I want to write my own blog in Ruby on Rails. This not a big deal I think. I would have my models like articles, comments, user and much more. For each of them I would create a controller to manage them and all. The problem is when it comes to the Admin-Panel. I want that an article can only created in the Admin-Panel.

So what should I do? Should I create a Admin-Panel controller to manage all those tasks which can only accomplished in the Admin-Panel at all? Otherwise I think it is too much for a single controller.

I want that my urls looks something like this:

For Admin-Panel tasks: example.com/admin/article/create For Viewers: example.com/article/show

(I think restful Rails routes are looking different but I think you get what I want)

How would you accomplish this task in an MVC architecture and how should it be done? Can you help to understand those MVC tasks much better?

Thank you in advance.

A: 

What you're describing sounds like a good example of a Cross-cutting concern. Specifically, user authentication is a concern which affects many other concerns. In your case, user rights affects the posting of articles, but in the future it's reasonable to assume it could affect things like control of comments, addition of categories, etc.

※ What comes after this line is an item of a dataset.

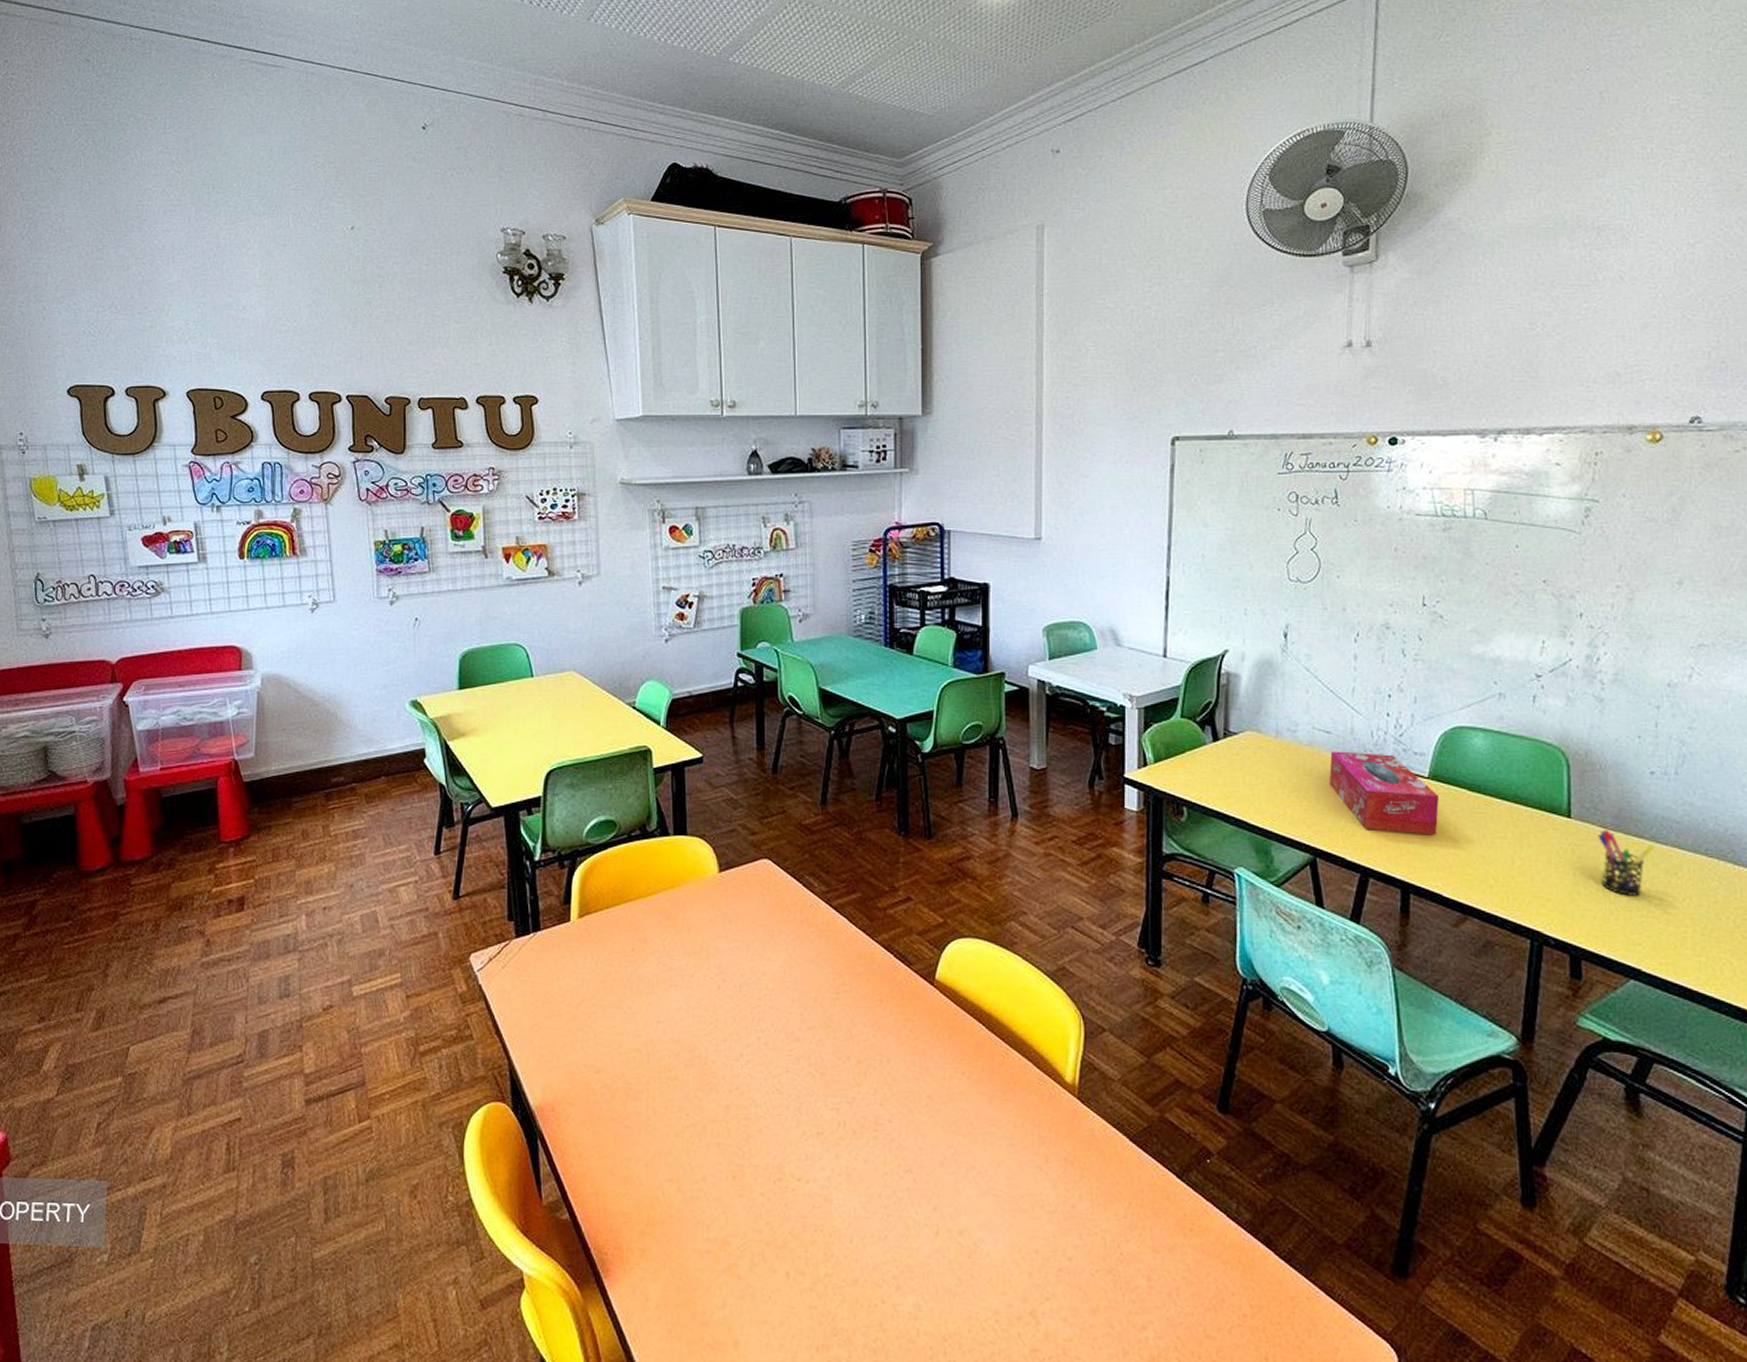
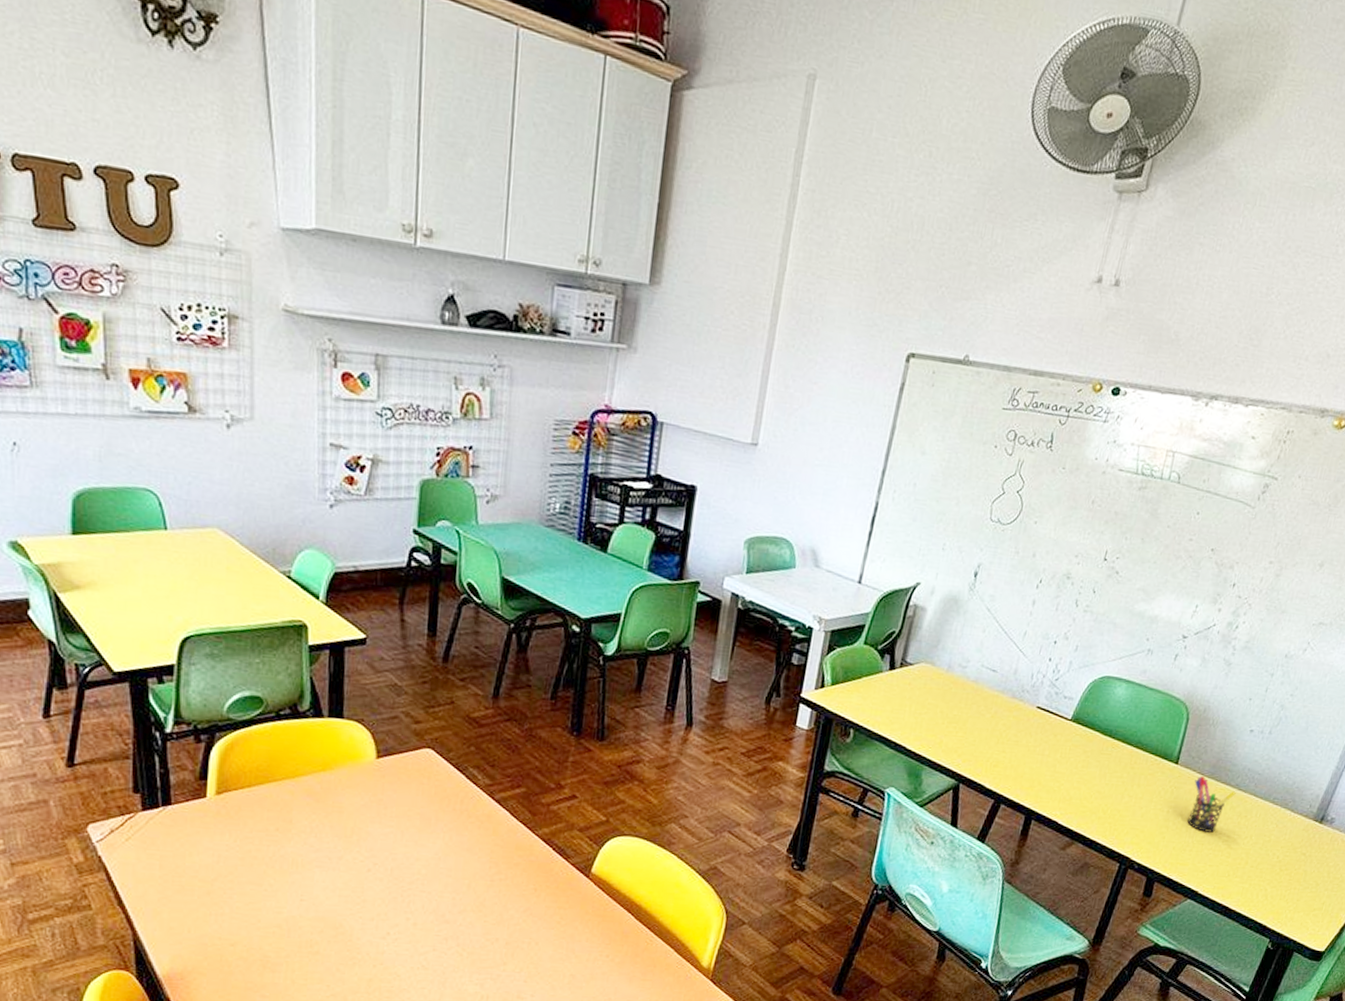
tissue box: present [1329,751,1440,836] -> none [985,688,1077,771]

In cases like this, it's best to keep logic in the controllers that address the primary concern (i.e. creating an article would fall under the article controller), and offload authentication and role security onto an additional module that your controllers can all use. This allows you to keep article code centralized in a single controller, and also allows you to add role-level security in other controllers in the future without significant refactoring.

There's a variety of plugins for authentication and role-level security in Rails. I'd do a little research and find one that suits your needs best.

Ryan Brunner
I just implemented authlogic and its awesome and I know about before filters you can setup but I think its a not really secure set it up like that. Am I wrong?
OemerA
+1  A: 

The two things to keep in mind when making an admin area are 1) you can create namespaces for routes to get the /admin URLs you're looking for and 2) you can have controllers inherit from other descendants of ActionController

So to make an admin area, you'd want to have RESTful resources declared in a namespace (assumes Rails 3 routes):

# routes.rb
resources :users
resources :posts
resources :pages

namespace :admin do |admin|
  match '/' => 'dashboard#index'
  resources :users
  resources :posts
  resources :pages
end

The top set is the public ones and the bottom set gives you the admin routes like /admin/users/new and /admin/posts/1, etc. I'm also assuming you might want a "dashboard" so I'm setting up a route to the index method of an Admin::DashboardController

Then you create an admin base controller that descends from ApplicationController. Use it to hold your admin area layout and your authentication filters:

class Admin::BaseController < ApplicationController
  before_filter :require_user
  layout 'admin'
end

Now make a directory in app/controllers called "admin". Make controllers in there as normal, but have them inherit from your base controller:

# pages_controller.rb
class Admin::PagesController < Admin::BaseController
  # Controller code in here
end

Make a corresponding directory in app/views for "admin" and you're good to go -- everything is namespaced out and views/controllers would behave like you think.

You can always run "rake routes" to see all the admin routes.

Hope that helps!

trevrosen
And to answer your earlier question, yes before_filters are the way that an auth module (like AuthLogic) honors or denies requests sent to particular routes. Assuming the rest of it is installed correctly, it is proper/normal to use before_filter macros in your controllers to implement the actual gatekeeping.
trevrosen
Thank you! That helped me a lot to understand those separations.I will try that out and I will let you know about how it is going.